Siouxsie Sioux broke the mold. There is not and there will be no one like her. The style book that she has written since 1976, hardened in full punk heat, marked the entire generation that came immediately after and has been praised by The Cure, The Smiths, U2 or Depeche Mode. That is, by some of the most important bands in history. Gothic rock and most of post-punk wouldn’t be understood without what Siouxsie did with The Banshees and the more than ten albums she released between the late ’70s and mid-’90s, whose songs still shine so much live.

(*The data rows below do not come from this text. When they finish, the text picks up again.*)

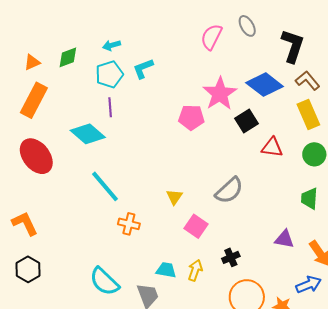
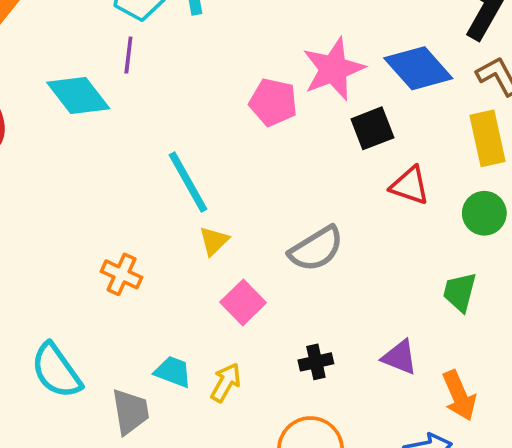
cyan line: (105, 186) -> (188, 182), moved
black cross: (231, 257) -> (316, 362), moved

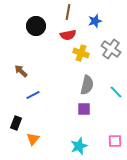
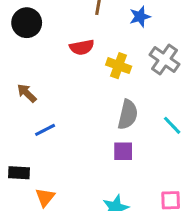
black circle: (36, 26) -> (27, 23), moved
red semicircle: (68, 35) -> (82, 47), moved
black rectangle: (16, 123) -> (19, 173), turned 72

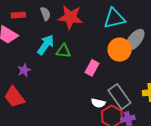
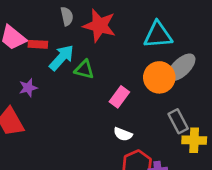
red rectangle: (18, 15) -> (38, 44), moved
gray rectangle: (119, 97) -> (178, 121), moved, size x0.7
white semicircle: (98, 103) -> (123, 134), moved

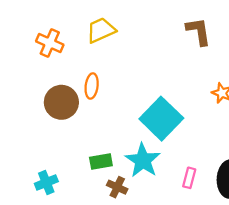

They are one of the most restless, singular and interesting creative cells of North American independent rock of the last fifteen years. A female quartet as suggestive as it is indefinable, no matter how much it feeds on post punk, r’n’b, psychedelia and dream pop. Their direct play in another league. Radiate Like This (2022), their fourth album after six years of absence, certified that rush is not their thing: it was a reflective, serene album, at times somewhat gloomy, without the need to issue hits, but retaining the spell that made Emily Kokal, Theresa Wayman, Jenny Lee Lindberg and Stella Mozgawa a special foursome.